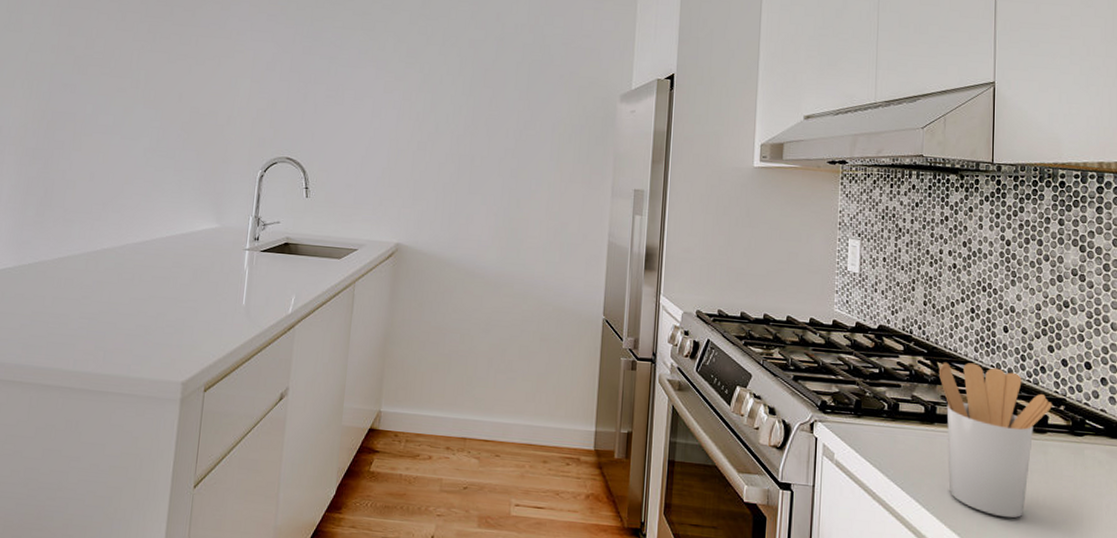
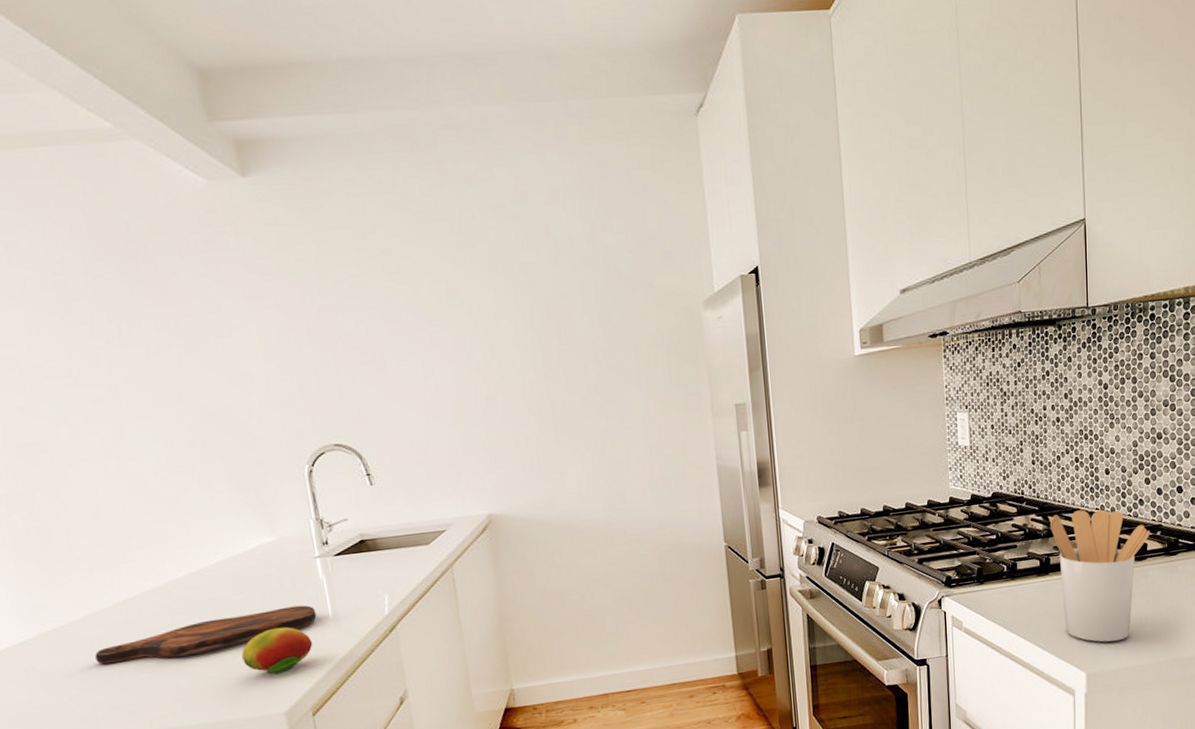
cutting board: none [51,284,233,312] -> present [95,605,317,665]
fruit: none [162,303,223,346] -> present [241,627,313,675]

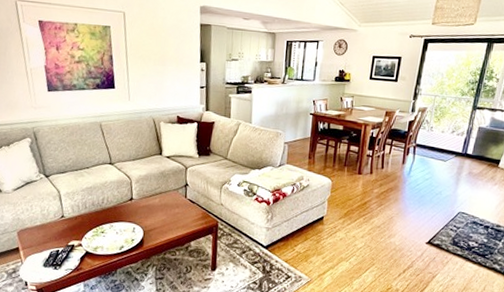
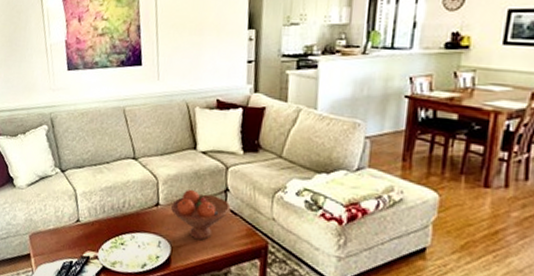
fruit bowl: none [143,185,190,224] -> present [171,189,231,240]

...

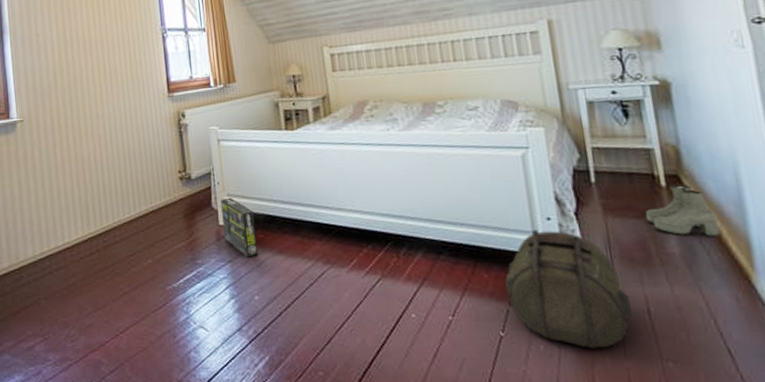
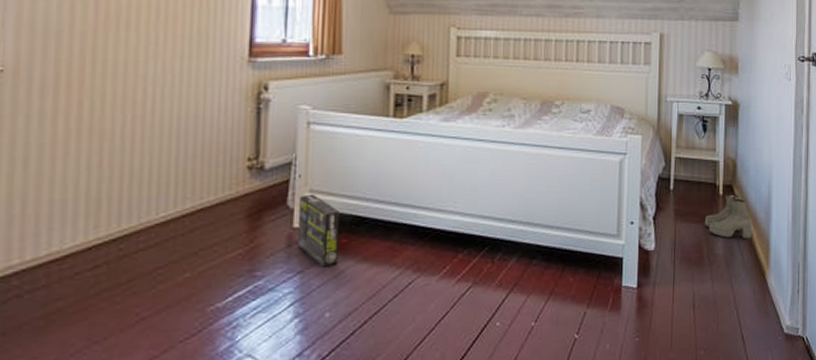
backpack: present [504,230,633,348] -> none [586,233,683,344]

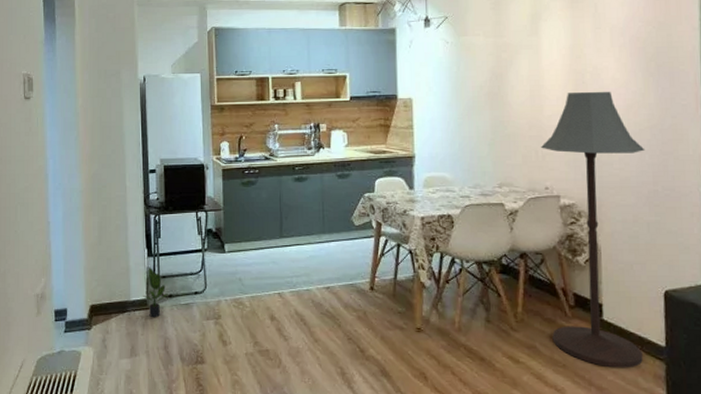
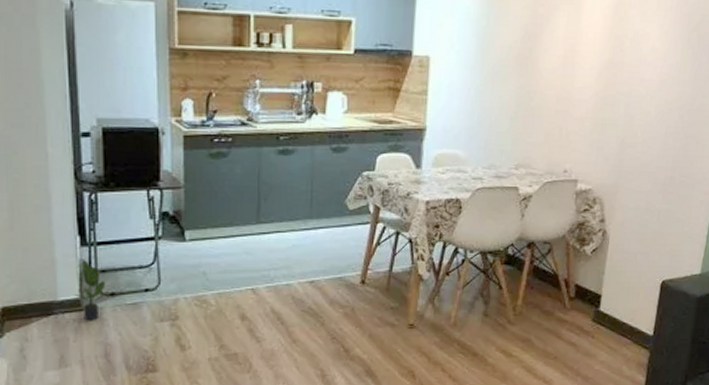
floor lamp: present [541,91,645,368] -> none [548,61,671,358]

==

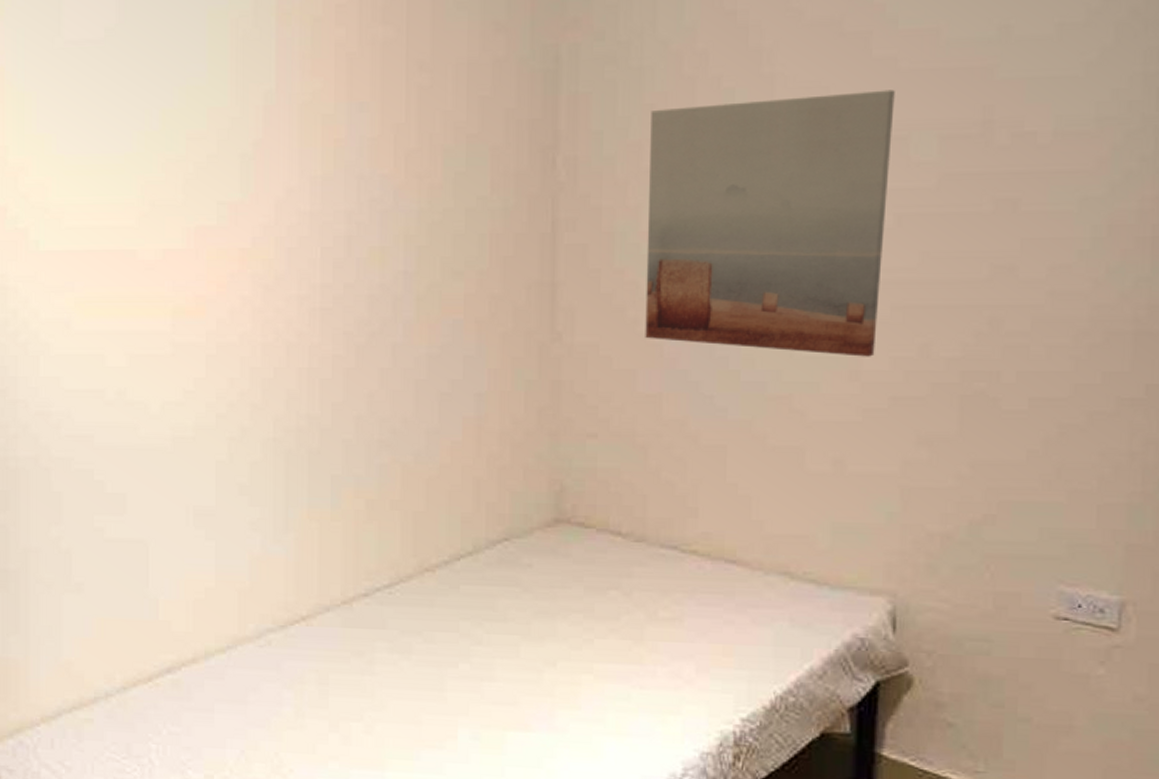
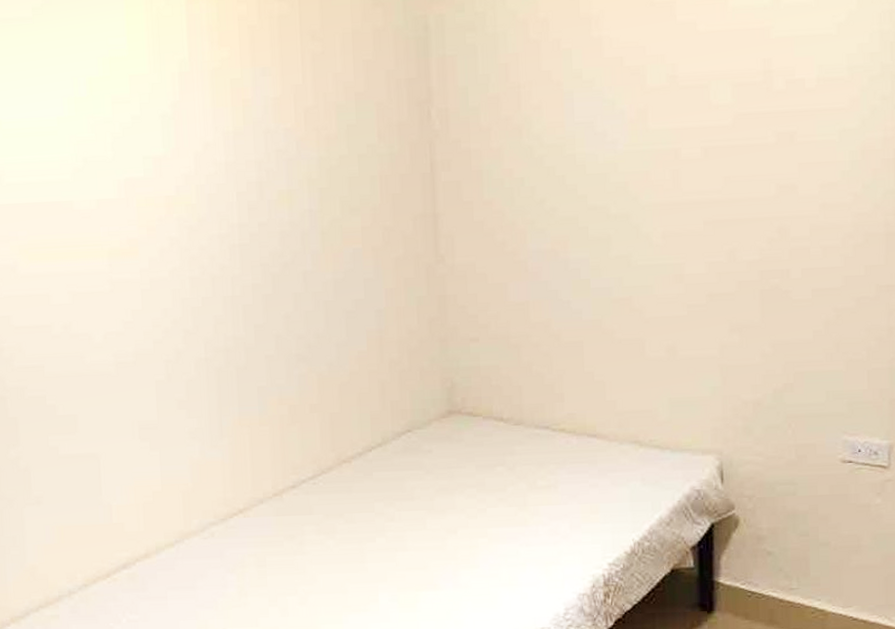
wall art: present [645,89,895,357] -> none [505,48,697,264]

The task: Keep only those lines of the records that hold "fruit", and return them.

Expected answer:
fruit: none [162,303,223,346] -> present [241,627,313,675]
fruit bowl: none [143,185,190,224] -> present [171,189,231,240]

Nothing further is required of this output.